Records to use Block Start
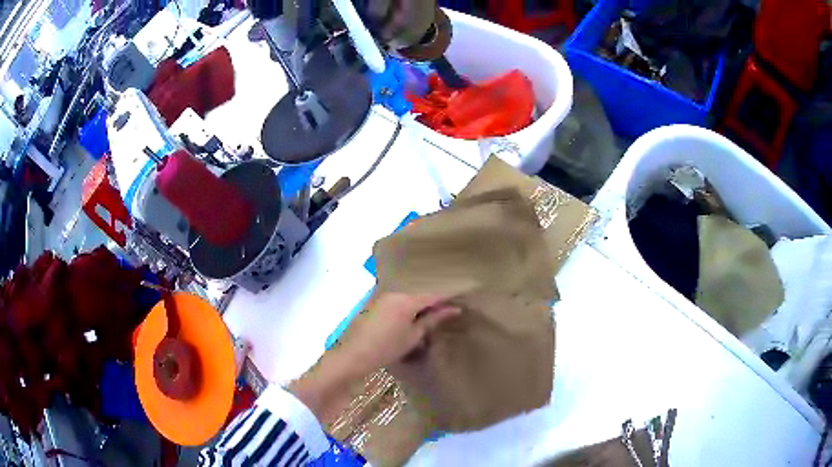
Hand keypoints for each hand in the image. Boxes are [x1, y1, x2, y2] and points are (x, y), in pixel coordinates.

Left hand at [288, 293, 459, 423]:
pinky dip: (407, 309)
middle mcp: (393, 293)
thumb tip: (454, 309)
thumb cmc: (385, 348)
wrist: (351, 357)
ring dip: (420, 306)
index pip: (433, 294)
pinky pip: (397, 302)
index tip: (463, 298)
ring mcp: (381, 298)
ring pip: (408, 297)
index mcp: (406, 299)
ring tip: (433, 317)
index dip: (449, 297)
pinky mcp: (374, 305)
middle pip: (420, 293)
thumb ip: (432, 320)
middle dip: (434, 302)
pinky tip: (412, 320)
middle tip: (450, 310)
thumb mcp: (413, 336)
Records to use Block End
Records to use Block Start
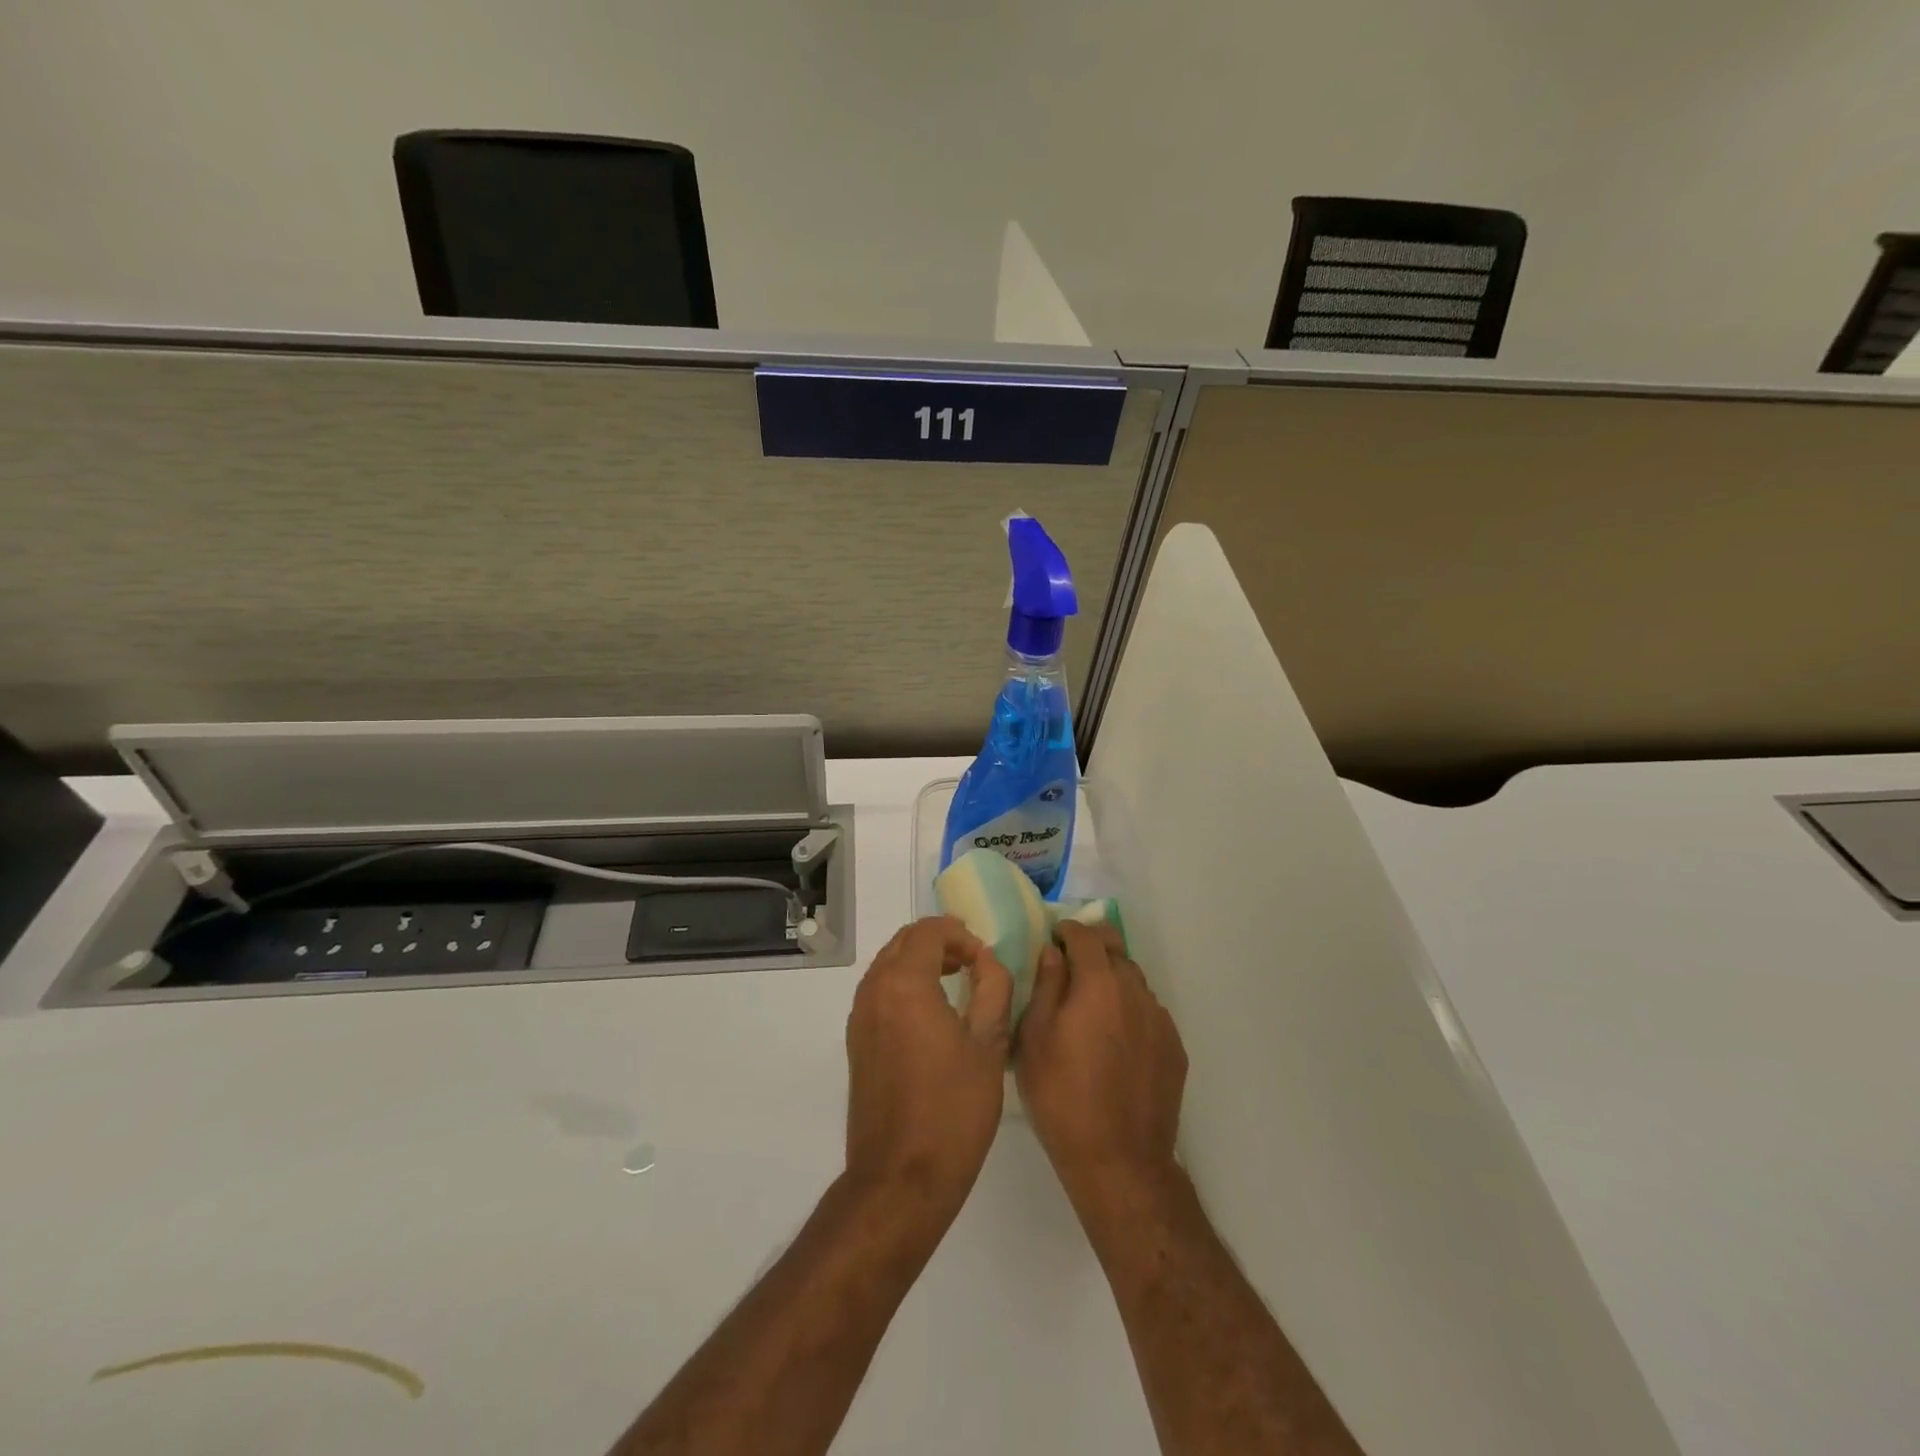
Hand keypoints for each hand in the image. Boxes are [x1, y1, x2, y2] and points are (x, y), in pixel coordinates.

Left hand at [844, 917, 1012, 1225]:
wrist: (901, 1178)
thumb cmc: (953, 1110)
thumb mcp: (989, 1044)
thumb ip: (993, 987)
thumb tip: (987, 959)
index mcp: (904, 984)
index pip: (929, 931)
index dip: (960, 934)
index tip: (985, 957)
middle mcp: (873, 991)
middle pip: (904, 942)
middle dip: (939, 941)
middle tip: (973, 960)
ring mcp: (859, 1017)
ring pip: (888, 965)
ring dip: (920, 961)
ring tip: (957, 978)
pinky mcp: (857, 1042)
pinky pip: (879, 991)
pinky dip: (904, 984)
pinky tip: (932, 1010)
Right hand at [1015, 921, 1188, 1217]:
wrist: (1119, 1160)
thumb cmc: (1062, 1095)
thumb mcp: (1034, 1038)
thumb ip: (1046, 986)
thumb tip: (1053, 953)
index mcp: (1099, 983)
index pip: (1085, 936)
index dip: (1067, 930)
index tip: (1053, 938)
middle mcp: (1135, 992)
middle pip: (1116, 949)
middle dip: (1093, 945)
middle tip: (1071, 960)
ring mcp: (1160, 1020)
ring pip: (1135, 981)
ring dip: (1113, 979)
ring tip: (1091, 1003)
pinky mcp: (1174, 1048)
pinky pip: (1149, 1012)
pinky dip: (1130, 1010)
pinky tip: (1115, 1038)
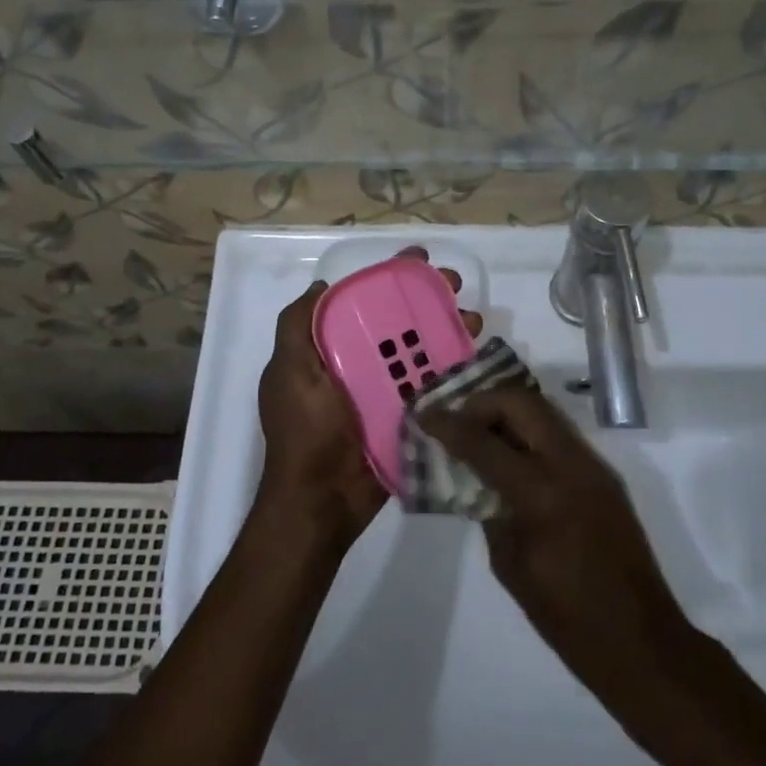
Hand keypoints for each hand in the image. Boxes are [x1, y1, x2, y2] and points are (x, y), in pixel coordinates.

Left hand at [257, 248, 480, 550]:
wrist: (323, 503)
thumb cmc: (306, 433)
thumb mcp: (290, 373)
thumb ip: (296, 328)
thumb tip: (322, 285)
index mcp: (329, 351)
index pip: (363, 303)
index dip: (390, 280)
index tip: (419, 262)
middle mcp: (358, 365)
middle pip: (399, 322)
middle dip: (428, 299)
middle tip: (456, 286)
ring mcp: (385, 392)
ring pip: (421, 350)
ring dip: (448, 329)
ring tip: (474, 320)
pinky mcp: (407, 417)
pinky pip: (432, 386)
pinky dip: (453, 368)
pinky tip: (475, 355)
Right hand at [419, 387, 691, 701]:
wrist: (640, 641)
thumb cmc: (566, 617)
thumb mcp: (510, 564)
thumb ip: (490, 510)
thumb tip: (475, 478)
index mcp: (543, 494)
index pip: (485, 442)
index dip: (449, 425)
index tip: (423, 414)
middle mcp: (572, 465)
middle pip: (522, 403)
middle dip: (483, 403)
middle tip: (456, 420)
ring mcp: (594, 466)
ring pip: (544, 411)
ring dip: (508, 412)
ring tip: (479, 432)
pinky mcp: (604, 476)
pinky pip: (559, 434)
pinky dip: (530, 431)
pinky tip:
Records to use Block End
Records to use Block Start
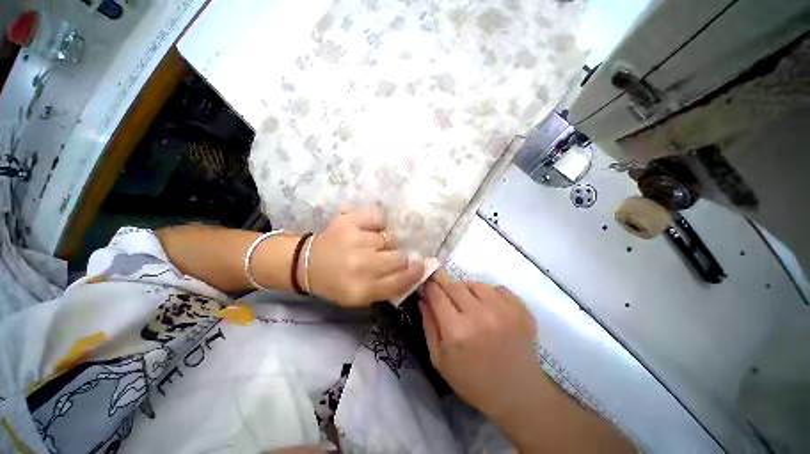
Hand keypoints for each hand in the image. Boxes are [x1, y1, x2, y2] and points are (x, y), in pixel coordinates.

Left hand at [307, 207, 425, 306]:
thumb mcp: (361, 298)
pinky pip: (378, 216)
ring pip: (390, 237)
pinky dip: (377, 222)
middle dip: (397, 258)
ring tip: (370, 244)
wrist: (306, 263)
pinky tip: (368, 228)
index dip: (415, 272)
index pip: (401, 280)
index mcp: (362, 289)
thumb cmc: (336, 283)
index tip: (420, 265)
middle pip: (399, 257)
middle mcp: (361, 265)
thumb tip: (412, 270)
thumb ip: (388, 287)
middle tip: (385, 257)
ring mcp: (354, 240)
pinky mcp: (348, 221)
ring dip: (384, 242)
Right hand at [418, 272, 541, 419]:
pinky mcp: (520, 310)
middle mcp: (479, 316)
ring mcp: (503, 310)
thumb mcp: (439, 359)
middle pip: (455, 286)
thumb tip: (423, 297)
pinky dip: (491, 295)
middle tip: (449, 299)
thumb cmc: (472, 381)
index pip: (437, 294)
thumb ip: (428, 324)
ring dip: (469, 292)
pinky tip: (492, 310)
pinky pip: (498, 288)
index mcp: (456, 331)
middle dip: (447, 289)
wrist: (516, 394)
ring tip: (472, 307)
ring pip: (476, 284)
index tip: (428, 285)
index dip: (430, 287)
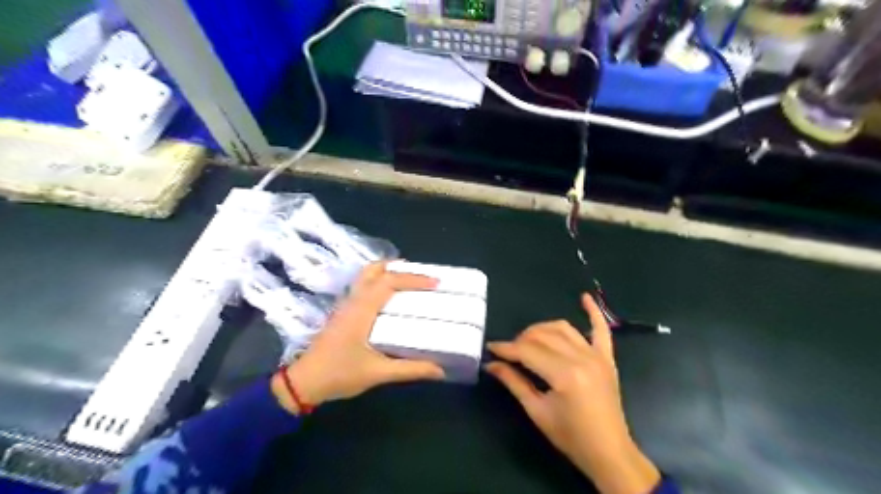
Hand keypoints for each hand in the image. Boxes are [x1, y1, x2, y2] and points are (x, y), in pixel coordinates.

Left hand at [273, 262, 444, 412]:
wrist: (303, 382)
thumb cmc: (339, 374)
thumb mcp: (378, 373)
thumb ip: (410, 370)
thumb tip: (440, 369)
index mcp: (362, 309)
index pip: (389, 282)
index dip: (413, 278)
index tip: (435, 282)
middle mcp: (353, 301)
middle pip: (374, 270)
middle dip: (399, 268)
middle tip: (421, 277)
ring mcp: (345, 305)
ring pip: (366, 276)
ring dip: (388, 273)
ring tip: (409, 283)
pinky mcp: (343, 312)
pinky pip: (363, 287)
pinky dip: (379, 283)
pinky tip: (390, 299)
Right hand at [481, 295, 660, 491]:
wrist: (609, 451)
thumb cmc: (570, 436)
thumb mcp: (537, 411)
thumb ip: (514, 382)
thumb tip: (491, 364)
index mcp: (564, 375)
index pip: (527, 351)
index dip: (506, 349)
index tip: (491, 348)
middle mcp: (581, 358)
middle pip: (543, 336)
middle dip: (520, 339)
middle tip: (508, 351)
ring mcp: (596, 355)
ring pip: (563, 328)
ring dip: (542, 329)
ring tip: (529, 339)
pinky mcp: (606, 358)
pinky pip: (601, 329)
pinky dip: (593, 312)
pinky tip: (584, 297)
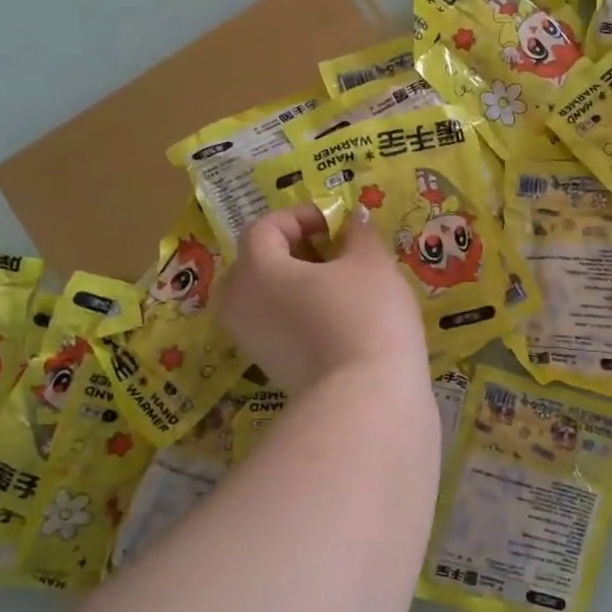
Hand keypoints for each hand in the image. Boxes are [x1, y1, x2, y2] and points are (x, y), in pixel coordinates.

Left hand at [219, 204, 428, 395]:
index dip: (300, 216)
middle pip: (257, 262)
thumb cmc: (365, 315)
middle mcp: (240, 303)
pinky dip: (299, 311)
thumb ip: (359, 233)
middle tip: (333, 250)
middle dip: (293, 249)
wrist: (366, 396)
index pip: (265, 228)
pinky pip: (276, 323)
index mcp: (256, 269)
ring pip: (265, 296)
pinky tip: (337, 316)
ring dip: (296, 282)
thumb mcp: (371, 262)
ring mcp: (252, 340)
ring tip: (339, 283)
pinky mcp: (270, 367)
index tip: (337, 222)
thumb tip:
Records to use Block End
__Problem details__
Word for word, restate the lines above from the line containing "index dip: (1067, 930)" through the line containing "pinky tip: (1115, 1038)", with both included and nothing else.

__Completed task__
index dip: (1067, 930)
index tip: (1053, 938)
middle mcp: (1135, 992)
middle pip: (1116, 949)
middle dip: (1093, 945)
middle tip: (1071, 960)
ring mcp: (1160, 1020)
ring pip: (1135, 981)
ring dip: (1113, 979)
ring tip: (1091, 1003)
pinky mcp: (1174, 1048)
pinky pip: (1149, 1012)
pinky dip: (1130, 1010)
pinky tip: (1115, 1038)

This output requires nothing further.